Bybit, one of the world’s leading cryptocurrency exchanges, has unveiled a new service enabling direct trading of major global stocks using the stablecoin Tether (USDT), marking a strategic step toward merging digital assets with traditional financial markets.
Stock Trading Without Fiat Onboarding
Announced on Monday, the feature is part of Bybit’s Gold & Forex product suite and allows users to trade high-profile equities—including Meta Platforms (NASDAQ: META), Apple (NASDAQ: AAPL), Tesla (NASDAQ: TSLA), Nvidia (NASDAQ: NVDA), and Amazon (NASDAQ: AMZN)—without the need for fiat currency. Instead, users can execute trades using USDT, a stablecoin pegged to the U.S. dollar.
“Users can now tap into traditional markets like stocks, gold, oil, indices, and forex, without fiat onboarding or leaving the crypto ecosystem,” Bybit said in its statement, highlighting its aim to provide seamless trading across multiple asset classes from a single account.
Bybit emphasized that the move is designed to “unify crypto, stocks, and traditional assets under one roof,” allowing retail and institutional investors to navigate diverse financial markets more fluidly.

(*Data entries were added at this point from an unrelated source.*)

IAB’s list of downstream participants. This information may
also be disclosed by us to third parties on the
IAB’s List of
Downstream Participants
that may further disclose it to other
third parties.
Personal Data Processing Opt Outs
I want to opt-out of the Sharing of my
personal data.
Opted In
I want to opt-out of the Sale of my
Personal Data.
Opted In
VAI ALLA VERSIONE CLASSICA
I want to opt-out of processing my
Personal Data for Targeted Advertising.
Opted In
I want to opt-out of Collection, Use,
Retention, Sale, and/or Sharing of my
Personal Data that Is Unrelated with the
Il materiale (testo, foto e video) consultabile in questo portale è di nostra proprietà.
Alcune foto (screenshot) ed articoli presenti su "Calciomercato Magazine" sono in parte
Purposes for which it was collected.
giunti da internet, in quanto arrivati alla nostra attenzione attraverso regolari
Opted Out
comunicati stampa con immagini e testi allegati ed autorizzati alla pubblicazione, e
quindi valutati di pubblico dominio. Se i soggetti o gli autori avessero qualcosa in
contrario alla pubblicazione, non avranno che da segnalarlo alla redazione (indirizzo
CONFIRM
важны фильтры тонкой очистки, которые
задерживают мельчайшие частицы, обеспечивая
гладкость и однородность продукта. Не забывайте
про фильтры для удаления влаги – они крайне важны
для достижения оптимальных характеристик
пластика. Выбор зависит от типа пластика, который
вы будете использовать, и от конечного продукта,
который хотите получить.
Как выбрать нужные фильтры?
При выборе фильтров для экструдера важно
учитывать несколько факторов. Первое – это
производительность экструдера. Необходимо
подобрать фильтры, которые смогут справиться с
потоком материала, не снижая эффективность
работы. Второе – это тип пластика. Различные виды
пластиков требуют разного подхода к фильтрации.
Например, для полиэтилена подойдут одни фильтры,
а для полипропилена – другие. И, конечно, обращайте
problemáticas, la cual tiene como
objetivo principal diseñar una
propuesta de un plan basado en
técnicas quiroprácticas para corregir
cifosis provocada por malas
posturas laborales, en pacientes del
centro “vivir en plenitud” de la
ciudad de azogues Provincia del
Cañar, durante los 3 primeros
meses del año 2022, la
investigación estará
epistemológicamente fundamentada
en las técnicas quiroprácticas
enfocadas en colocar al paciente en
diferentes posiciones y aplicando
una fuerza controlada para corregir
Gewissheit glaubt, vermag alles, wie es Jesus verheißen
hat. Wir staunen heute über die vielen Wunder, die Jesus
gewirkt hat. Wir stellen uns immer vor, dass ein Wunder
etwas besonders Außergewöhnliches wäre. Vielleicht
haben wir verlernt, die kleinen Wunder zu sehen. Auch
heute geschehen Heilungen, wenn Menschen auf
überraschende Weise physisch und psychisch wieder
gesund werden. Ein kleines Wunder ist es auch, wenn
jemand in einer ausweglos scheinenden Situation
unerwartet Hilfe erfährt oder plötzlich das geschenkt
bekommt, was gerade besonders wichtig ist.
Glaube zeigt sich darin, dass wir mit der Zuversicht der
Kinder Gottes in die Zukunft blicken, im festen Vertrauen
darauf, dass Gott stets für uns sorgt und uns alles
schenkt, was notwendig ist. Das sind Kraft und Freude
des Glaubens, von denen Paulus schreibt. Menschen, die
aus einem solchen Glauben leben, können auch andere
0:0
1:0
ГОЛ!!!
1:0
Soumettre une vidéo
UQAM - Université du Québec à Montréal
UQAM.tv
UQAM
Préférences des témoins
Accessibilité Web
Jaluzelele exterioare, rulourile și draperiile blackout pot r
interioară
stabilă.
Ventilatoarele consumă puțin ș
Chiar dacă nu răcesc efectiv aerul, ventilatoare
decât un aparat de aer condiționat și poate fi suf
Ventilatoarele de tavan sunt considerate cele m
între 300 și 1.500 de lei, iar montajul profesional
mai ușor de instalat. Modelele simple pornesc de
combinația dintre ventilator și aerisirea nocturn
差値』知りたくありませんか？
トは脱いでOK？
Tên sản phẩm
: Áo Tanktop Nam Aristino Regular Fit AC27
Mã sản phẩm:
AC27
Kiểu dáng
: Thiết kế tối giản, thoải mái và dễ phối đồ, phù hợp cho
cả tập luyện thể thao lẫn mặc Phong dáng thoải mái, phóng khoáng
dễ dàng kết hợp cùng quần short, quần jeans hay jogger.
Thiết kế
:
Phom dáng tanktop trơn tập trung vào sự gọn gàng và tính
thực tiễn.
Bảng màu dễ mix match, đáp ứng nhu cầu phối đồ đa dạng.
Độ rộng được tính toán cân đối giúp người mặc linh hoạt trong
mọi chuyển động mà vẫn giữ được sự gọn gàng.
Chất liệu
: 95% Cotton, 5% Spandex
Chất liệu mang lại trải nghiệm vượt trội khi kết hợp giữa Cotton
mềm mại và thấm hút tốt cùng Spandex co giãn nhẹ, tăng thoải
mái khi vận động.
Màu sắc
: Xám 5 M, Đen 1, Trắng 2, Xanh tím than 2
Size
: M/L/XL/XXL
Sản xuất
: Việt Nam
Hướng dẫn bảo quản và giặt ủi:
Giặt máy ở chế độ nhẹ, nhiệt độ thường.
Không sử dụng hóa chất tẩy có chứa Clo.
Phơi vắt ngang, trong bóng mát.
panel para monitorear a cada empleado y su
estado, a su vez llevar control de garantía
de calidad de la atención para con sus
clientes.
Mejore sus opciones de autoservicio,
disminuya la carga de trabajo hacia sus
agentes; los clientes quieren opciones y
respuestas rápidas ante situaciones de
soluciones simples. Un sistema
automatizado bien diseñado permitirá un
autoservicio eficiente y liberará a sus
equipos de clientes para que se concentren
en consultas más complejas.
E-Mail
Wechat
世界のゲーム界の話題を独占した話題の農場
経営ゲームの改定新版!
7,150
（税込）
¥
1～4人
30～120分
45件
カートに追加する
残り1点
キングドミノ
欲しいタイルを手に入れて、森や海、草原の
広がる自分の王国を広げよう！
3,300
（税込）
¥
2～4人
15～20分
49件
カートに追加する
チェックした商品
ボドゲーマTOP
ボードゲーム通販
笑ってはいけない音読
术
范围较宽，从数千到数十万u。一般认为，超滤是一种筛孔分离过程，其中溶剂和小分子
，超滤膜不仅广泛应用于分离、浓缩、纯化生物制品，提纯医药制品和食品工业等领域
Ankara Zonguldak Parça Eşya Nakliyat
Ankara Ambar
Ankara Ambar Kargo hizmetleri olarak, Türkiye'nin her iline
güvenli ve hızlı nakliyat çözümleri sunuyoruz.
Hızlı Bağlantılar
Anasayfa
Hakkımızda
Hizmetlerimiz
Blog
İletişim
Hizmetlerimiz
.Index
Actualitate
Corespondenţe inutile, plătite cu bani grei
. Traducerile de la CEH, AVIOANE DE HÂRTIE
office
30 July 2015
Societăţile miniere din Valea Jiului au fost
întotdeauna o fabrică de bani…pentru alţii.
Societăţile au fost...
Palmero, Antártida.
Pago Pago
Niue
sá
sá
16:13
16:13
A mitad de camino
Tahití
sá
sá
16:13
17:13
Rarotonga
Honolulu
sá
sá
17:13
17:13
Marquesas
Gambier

Tether and Market Liquidity
Tether, the world’s most widely used stablecoin, plays a central role in this integration. Designed to maintain a constant value backed by dollar reserves, Tether has issued more than $140 billion worth of tokens, per Reuters. Traders frequently use stablecoins like USDT to shift capital between cryptocurrencies or as a bridge to traditional financial systems.
To promote adoption of its new service, Bybit is offering a 50% discount on trading fees for stock transactions made through its Gold & Forex platform from June 2 to June 15.
Platform Growth and Security History
Serving over 70 million users across 160 countries, Bybit initially rose to prominence as a crypto derivatives exchange before expanding into spot markets. It supports a wide array of digital assets, including Bitcoin and Ether, and recently reported a 24-hour trading volume of $40.11 billion.
Earlier this year, Bybit drew attention after a high-profile security breach involving the theft of approximately $1.5 billion in Ether from a cold wallet—an offline storage method generally considered safer. CEO Ben Zhou assured users that all client funds remained secure, and operations continued without disruption. He also confirmed the company’s solvency and ability to absorb the losses.
Bybit’s latest move underscores the growing trend of convergence between decentralized finance and traditional markets, as crypto exchanges evolve to offer broader financial services within a unified ecosystem.